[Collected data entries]

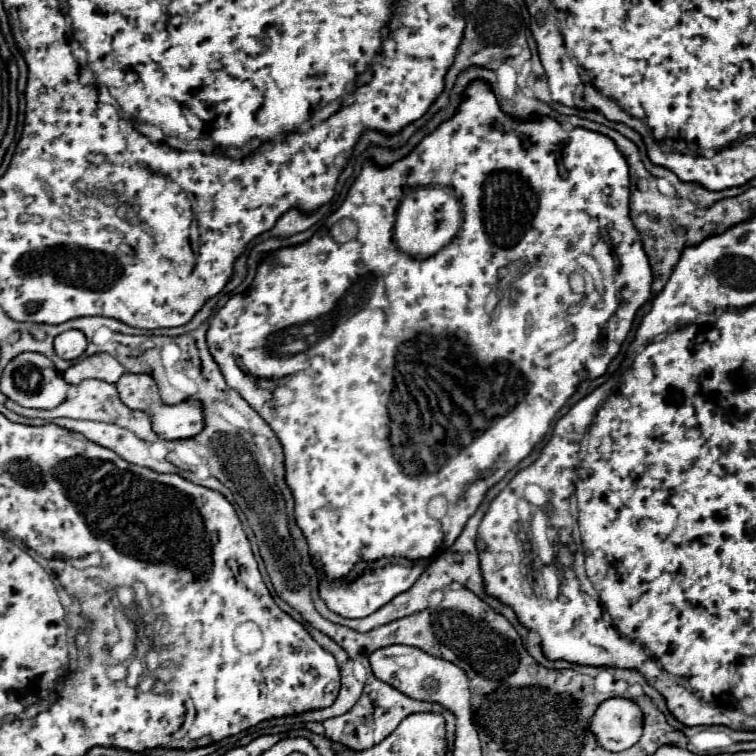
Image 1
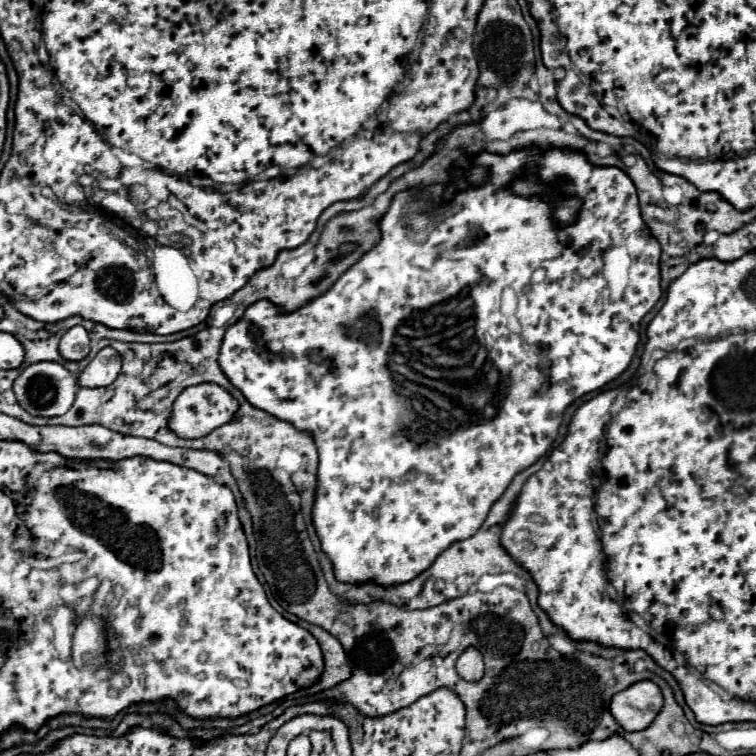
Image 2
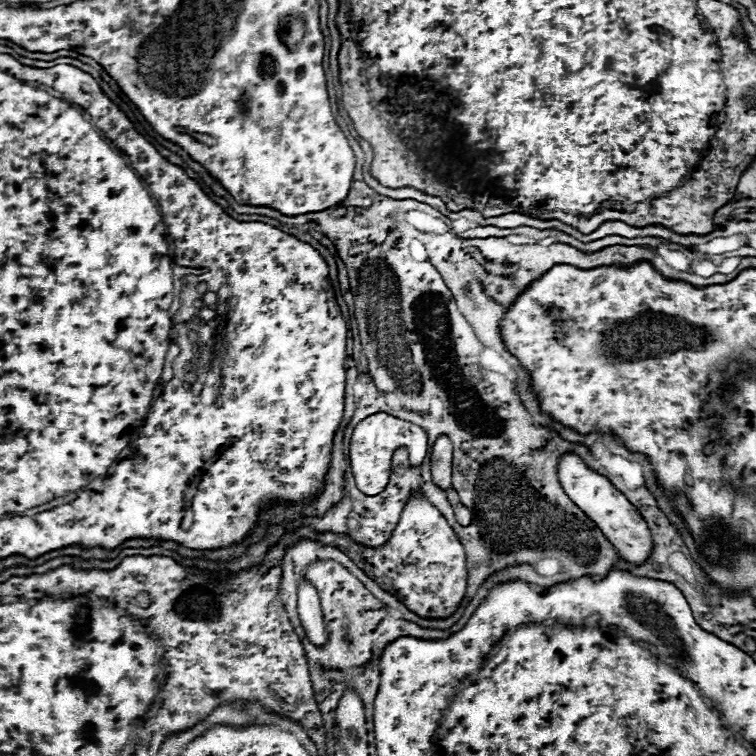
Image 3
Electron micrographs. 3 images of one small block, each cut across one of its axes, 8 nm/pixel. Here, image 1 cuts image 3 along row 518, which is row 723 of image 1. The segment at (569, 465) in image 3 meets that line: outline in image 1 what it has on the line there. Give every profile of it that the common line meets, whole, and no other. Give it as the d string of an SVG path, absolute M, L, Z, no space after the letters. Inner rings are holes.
M610 698L602 702L590 722L598 744L612 752L634 746L642 736L642 726L642 710L628 698Z

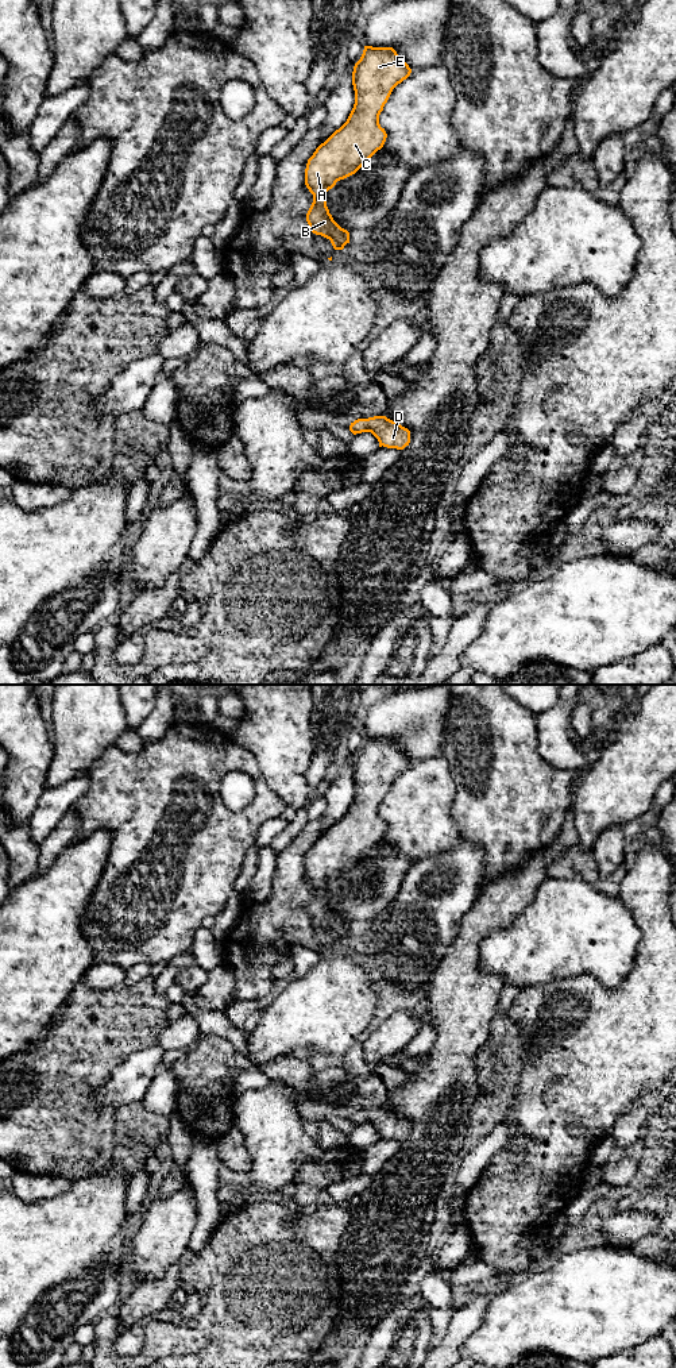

**Your goal**
Return all of the entries word for word, but omit the pictures.

**Solution to this problem**
Image 1
Image 2
Image 3
Electron micrographs. 3 images of one small block, each cut across one of its axes, 8 nm/pixel. Here, image 1 cuts image 3 along row 518, which is row 723 of image 1. The segment at (569, 465) in image 3 meets that line: outline in image 1 what it has on the line there. Give every profile of it that the common line meets, whole, and no other. Give it as the d string of an SVG path, absolute M, L, Z, no space after the letters. Inner rings are holes.
M610 698L602 702L590 722L598 744L612 752L634 746L642 736L642 726L642 710L628 698Z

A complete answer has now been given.